- [Input for this task]:

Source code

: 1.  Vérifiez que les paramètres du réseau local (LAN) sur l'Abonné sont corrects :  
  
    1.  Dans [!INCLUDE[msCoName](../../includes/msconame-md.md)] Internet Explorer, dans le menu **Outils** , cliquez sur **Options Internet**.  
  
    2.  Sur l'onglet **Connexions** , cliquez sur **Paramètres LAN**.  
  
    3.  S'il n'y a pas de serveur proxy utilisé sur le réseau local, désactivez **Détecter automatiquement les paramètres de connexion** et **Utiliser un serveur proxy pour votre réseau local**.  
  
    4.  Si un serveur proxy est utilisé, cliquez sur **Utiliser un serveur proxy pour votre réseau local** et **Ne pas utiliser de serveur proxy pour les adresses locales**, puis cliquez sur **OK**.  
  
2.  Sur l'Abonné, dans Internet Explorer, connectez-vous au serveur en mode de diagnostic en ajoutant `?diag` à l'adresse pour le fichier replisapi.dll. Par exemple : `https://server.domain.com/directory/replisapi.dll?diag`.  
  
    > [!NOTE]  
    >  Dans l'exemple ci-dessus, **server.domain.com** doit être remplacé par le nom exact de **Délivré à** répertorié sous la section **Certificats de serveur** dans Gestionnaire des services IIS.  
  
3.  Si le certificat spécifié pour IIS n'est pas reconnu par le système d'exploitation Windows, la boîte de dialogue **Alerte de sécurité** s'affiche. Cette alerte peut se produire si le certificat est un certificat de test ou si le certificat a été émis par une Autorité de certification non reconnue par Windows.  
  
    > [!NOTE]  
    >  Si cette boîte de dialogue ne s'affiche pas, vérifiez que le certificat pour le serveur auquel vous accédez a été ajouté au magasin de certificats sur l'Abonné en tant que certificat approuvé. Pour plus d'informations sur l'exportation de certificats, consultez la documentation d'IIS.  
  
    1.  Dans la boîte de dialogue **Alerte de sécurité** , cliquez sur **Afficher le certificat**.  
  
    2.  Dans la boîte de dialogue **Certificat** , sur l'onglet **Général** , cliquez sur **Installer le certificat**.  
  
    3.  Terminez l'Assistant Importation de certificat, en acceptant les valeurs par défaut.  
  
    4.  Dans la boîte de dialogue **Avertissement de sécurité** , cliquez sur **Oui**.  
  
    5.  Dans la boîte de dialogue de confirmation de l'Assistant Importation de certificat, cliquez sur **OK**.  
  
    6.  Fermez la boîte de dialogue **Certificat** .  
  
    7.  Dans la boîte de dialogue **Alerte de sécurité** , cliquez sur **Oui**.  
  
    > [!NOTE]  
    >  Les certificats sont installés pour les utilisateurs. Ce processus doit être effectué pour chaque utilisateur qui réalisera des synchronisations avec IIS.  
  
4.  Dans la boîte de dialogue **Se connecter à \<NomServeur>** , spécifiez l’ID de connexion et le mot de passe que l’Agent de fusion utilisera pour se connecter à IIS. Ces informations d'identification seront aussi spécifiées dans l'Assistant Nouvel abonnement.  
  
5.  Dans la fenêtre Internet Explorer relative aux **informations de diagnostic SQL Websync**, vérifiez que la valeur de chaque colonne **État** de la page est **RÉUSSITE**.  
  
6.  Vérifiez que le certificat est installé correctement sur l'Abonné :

- [Problem details]:
Reproduce the rows above, changing each occurrence of "Abonné" to "Client" and leaving everything else as it is.

- [Result of the exercise]:
Source code

: 1.  Vérifiez que les paramètres du réseau local (LAN) sur l'Client sont corrects :  
  
    1.  Dans [!INCLUDE[msCoName](../../includes/msconame-md.md)] Internet Explorer, dans le menu **Outils** , cliquez sur **Options Internet**.  
  
    2.  Sur l'onglet **Connexions** , cliquez sur **Paramètres LAN**.  
  
    3.  S'il n'y a pas de serveur proxy utilisé sur le réseau local, désactivez **Détecter automatiquement les paramètres de connexion** et **Utiliser un serveur proxy pour votre réseau local**.  
  
    4.  Si un serveur proxy est utilisé, cliquez sur **Utiliser un serveur proxy pour votre réseau local** et **Ne pas utiliser de serveur proxy pour les adresses locales**, puis cliquez sur **OK**.  
  
2.  Sur l'Client, dans Internet Explorer, connectez-vous au serveur en mode de diagnostic en ajoutant `?diag` à l'adresse pour le fichier replisapi.dll. Par exemple : `https://server.domain.com/directory/replisapi.dll?diag`.  
  
    > [!NOTE]  
    >  Dans l'exemple ci-dessus, **server.domain.com** doit être remplacé par le nom exact de **Délivré à** répertorié sous la section **Certificats de serveur** dans Gestionnaire des services IIS.  
  
3.  Si le certificat spécifié pour IIS n'est pas reconnu par le système d'exploitation Windows, la boîte de dialogue **Alerte de sécurité** s'affiche. Cette alerte peut se produire si le certificat est un certificat de test ou si le certificat a été émis par une Autorité de certification non reconnue par Windows.  
  
    > [!NOTE]  
    >  Si cette boîte de dialogue ne s'affiche pas, vérifiez que le certificat pour le serveur auquel vous accédez a été ajouté au magasin de certificats sur l'Client en tant que certificat approuvé. Pour plus d'informations sur l'exportation de certificats, consultez la documentation d'IIS.  
  
    1.  Dans la boîte de dialogue **Alerte de sécurité** , cliquez sur **Afficher le certificat**.  
  
    2.  Dans la boîte de dialogue **Certificat** , sur l'onglet **Général** , cliquez sur **Installer le certificat**.  
  
    3.  Terminez l'Assistant Importation de certificat, en acceptant les valeurs par défaut.  
  
    4.  Dans la boîte de dialogue **Avertissement de sécurité** , cliquez sur **Oui**.  
  
    5.  Dans la boîte de dialogue de confirmation de l'Assistant Importation de certificat, cliquez sur **OK**.  
  
    6.  Fermez la boîte de dialogue **Certificat** .  
  
    7.  Dans la boîte de dialogue **Alerte de sécurité** , cliquez sur **Oui**.  
  
    > [!NOTE]  
    >  Les certificats sont installés pour les utilisateurs. Ce processus doit être effectué pour chaque utilisateur qui réalisera des synchronisations avec IIS.  
  
4.  Dans la boîte de dialogue **Se connecter à \<NomServeur>** , spécifiez l’ID de connexion et le mot de passe que l’Agent de fusion utilisera pour se connecter à IIS. Ces informations d'identification seront aussi spécifiées dans l'Assistant Nouvel abonnement.  
  
5.  Dans la fenêtre Internet Explorer relative aux **informations de diagnostic SQL Websync**, vérifiez que la valeur de chaque colonne **État** de la page est **RÉUSSITE**.  
  
6.  Vérifiez que le certificat est installé correctement sur l'Client :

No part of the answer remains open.